Performance is almost linearly proportional to the number of GPU cards. Examine Figures 1 to 4 and compare the performance of the R7515_T4x4 and R7525_T4x8 or R7525_A100x2 and R7525_A100x3.
Performance significantly tracks the number of GPU cards. The Relative performance of the R7525_T4x8 is about 2.0 for most benchmarks and It has twice the number of T4 GPUs than the reference system. Therefore, the number of GPUs have a significant impact on performance.
The more expensive GPUs provide better price/performance. From figure 5, the cost of the R7525_A100x3 configuration is 3x the cost of the reference configuration R7515_T4x4 but its relative price/performance is 0.61x.

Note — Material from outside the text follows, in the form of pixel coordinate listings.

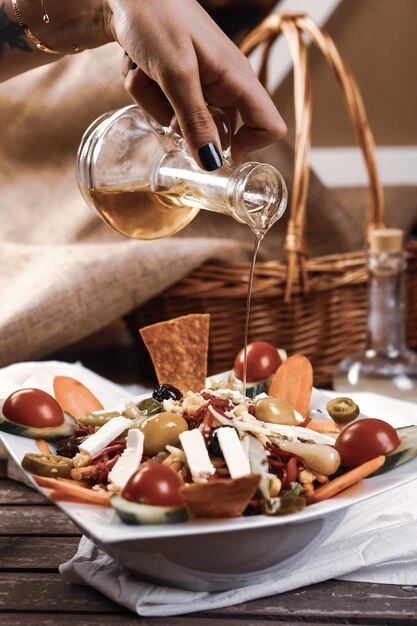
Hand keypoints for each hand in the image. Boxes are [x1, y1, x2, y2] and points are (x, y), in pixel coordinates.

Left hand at [104, 0, 285, 169]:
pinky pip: (165, 106)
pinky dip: (148, 92)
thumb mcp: (176, 74)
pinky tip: (140, 67)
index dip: (250, 146)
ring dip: (155, 102)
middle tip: (165, 96)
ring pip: (183, 120)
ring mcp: (200, 82)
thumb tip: (212, 164)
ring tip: (147, 71)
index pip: (270, 126)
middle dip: (181, 123)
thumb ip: (195, 122)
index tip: (215, 153)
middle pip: (214, 130)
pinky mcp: (179, 79)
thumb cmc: (156, 18)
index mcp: (237, 78)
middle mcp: (224, 84)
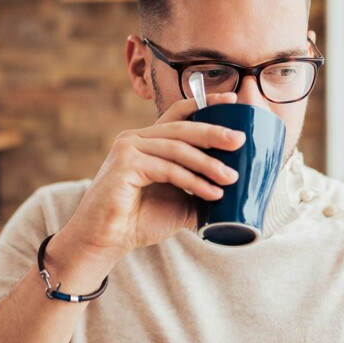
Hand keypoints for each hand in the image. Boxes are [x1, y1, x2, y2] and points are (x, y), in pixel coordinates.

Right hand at [51, 92, 243, 271]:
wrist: (104, 241)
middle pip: (181, 127)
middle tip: (239, 140)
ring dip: (207, 163)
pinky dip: (192, 180)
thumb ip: (201, 190)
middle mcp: (135, 138)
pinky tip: (212, 193)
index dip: (205, 103)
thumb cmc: (137, 222)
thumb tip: (235, 191)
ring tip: (231, 177)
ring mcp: (128, 149)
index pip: (178, 113)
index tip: (232, 101)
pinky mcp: (125, 165)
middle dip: (213, 132)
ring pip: (176, 148)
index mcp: (147, 141)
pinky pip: (167, 168)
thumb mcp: (179, 202)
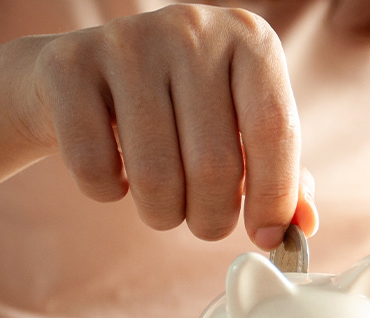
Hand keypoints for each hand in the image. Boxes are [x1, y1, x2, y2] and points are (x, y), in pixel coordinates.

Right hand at [22, 5, 315, 248]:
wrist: (79, 75)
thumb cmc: (180, 110)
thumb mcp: (240, 130)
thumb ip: (280, 177)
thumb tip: (301, 226)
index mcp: (250, 40)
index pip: (275, 130)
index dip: (274, 197)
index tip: (267, 236)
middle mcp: (193, 29)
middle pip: (216, 163)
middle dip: (212, 218)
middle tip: (205, 224)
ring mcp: (127, 40)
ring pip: (155, 175)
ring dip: (163, 214)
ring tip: (163, 202)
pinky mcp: (68, 64)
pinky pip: (95, 167)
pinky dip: (108, 192)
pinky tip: (115, 171)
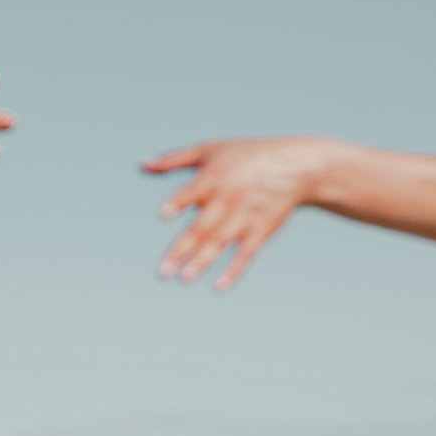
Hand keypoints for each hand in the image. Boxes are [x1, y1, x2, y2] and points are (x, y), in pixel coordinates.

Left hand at [143, 137, 327, 289]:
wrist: (293, 167)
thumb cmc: (244, 156)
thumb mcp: (210, 150)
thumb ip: (175, 159)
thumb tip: (143, 166)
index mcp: (214, 177)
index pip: (194, 191)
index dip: (180, 202)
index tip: (164, 214)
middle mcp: (229, 198)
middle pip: (202, 227)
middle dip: (183, 250)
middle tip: (164, 272)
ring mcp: (246, 216)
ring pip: (221, 243)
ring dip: (203, 262)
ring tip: (185, 279)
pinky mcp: (261, 230)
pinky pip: (246, 254)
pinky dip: (234, 269)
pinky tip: (219, 285)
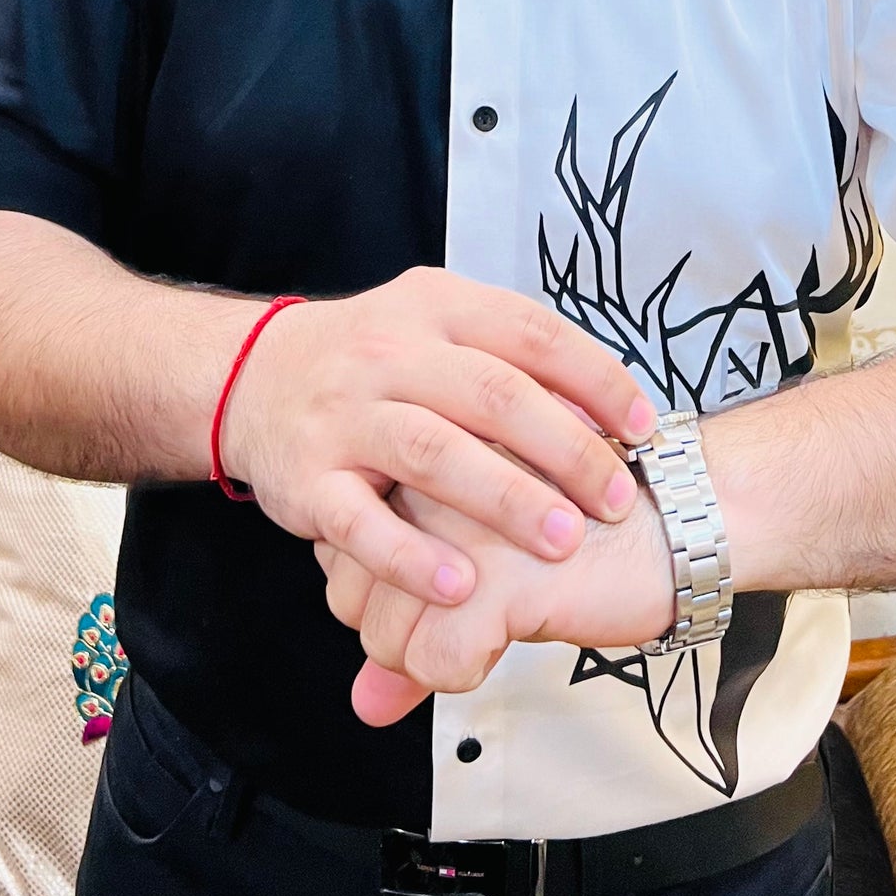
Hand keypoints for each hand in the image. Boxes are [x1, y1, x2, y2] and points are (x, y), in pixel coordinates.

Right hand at [219, 268, 656, 612]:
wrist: (252, 375)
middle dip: (563, 448)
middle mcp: (389, 353)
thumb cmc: (373, 360)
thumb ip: (510, 355)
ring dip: (504, 499)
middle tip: (616, 498)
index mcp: (434, 308)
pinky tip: (461, 587)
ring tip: (564, 542)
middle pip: (490, 393)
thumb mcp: (437, 325)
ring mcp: (344, 416)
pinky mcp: (307, 481)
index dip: (593, 378)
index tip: (643, 426)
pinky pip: (360, 522)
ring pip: (432, 451)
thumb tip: (607, 406)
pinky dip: (411, 556)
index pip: (528, 332)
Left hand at [318, 479, 676, 725]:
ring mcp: (458, 527)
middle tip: (477, 613)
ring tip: (497, 622)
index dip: (391, 600)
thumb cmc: (588, 539)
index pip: (342, 560)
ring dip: (438, 656)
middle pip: (353, 603)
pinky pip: (436, 662)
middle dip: (408, 635)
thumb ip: (414, 633)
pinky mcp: (497, 576)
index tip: (451, 590)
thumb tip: (366, 705)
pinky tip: (510, 636)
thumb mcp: (484, 578)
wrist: (677, 520)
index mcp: (424, 461)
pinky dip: (467, 672)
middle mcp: (429, 484)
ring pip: (387, 637)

The price of the RTX8000 is 2.22x of the price of the Tesla T4 as searched from the Dell website. The RTX8000 can be used with fewer GPU cards at a lower cost, 3 compared to 8 x T4. From Figure 5, the R7525_RTX8000x3 configuration is 0.8333 x of the cost of the R7525_T4x8 but it posts better price/performance and performance.
Dell Technologies provides the flexibility to deploy customer inference workloads on systems that match their requirements.
The NVIDIA T4 is a low profile, lower power GPU option that is widely deployed for inference due to its superior power efficiency and economic value.
With 48 GB of GDDR6 memory, the NVIDIA Quadro RTX 8000 is designed to work with memory intensive workloads like creating the most complex models, building massive architectural datasets, and visualizing immense data science workloads. Dell Technologies is the only vendor that submitted results using NVIDIA Quadro RTX GPUs.
NVIDIA A100-PCIe-40G is a powerful platform popularly used for training state-of-the-art Deep Learning models. For customers who are not on a budget and have heavy Inference computational requirements, its initial high cost is more than offset by the better price/performance.